The iron catalyst makes the reaction quicker getting it to the equilibrium proportions more quickly without effecting the equilibrium position. Without a catalyst the temperature would have to be raised further reducing the % yield.
Production cost depends on many factors. The price of energy is one of these factors. Industry needs to keep its energy bills low - if a reaction needs high temperatures the running costs will be higher. The cost of raw materials is also a factor. This is kept to a minimum by recycling any materials that havent been reacted. This is what happens in the haber process as the % yield is only about 10%. Labour intensive processes are also very expensive. To reduce the amount of staff who need to be paid automation is used. Any savings made however have to be weighed against the initial cost and running cost of machinery. The cost of equipment depends on the conditions it has to cope with. For example, it costs far more to make something to withstand very high pressures than something that needs to work at atmospheric pressures. Finally, the faster a reaction occurs the better it is in terms of reducing costs. Rates of reaction are increased by the use of catalyst. The increase in production rate has to balance the cost of buying the catalyst in the first place.

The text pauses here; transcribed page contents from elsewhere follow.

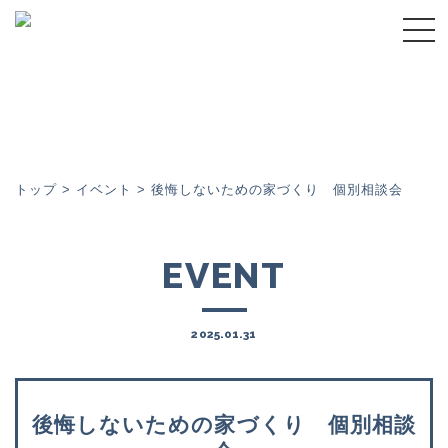
トップページ
スーパーウォール会について
スーパーウォール工法
トップ
>
イベント
>
後悔しないための家づくり 個別相談会
施工事例
EVENT
イベント
2025.01.31
コラム
後悔しないための家づくり 個別相談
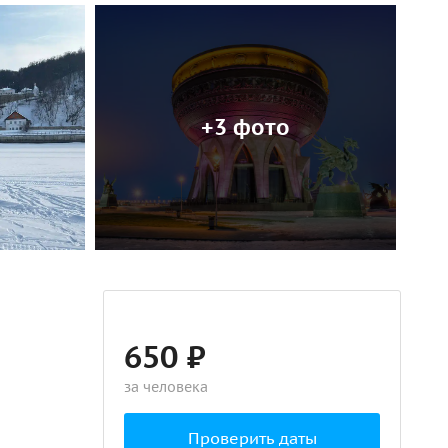
+3 фото
650 ₽
за человека
Проверить даты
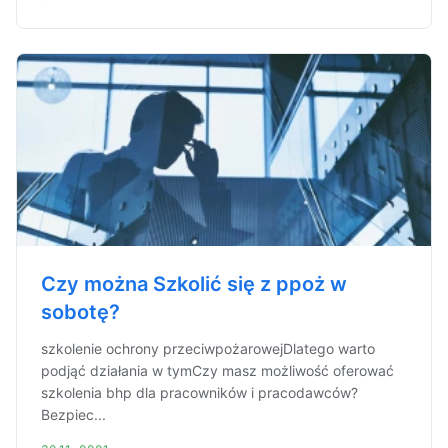
Czy można Szkolić się z ppoż w
sobotę?
szkolenie ochrony przeciwpożarowejDlatego warto
podjąć działania w tymCzy masz możliwość oferować
szkolenia bhp dla pracowników i pracodawców?
Bezpiec...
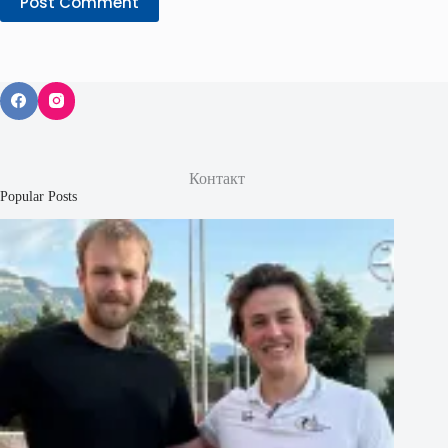
Post Comment
Контакт
Popular Posts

Optimum conditions are those that give the lowest production cost per kg of product. This means compromising on speed of reaction or % yield.
Salt is extracted from underground deposits left millions of years ago when ancient seas evaporated. There are huge deposits of this rock salt under cheshire. Rock salt is a mix of salt and impurities. It can be brought up by being drilled dug or blasted out. It can also be extracted by pumping hot water underground. The salt dissolves and is pumped above ground by the pressure of the water. this is solution mining. Rock salt can be used in its raw form to stop ice forming on roads or it can be used on food or to make chemicals.
Electrolosis of brine gives hydrogen, chlorine and NaOH. The electrodes are made of an inert material so they wont react with any of the products or the electrolyte. Hydrogen gas is given off at the negative cathode, chlorine gas is given off at the positive anode and sodium hydroxide is formed from the ions left in the solution. The sodium chloride solution contains 4 different ions: Na+, OH-, Cl- and H+. At the cathode two hydrogen ions accept one electron each to become one hydrogen molecule. At the anode, two chloride ions lose one electron each to become one chlorine molecule. Oxidation is the loss of electrons and reduction is the gain of electrons.
The hydrogen gas is used to make ammonia in the haber process and margerine. The chlorine is used to disinfect water, make plastics, solvents or hydrochloric acid and the sodium hydroxide is used to make soap or can react with chlorine to make household bleach.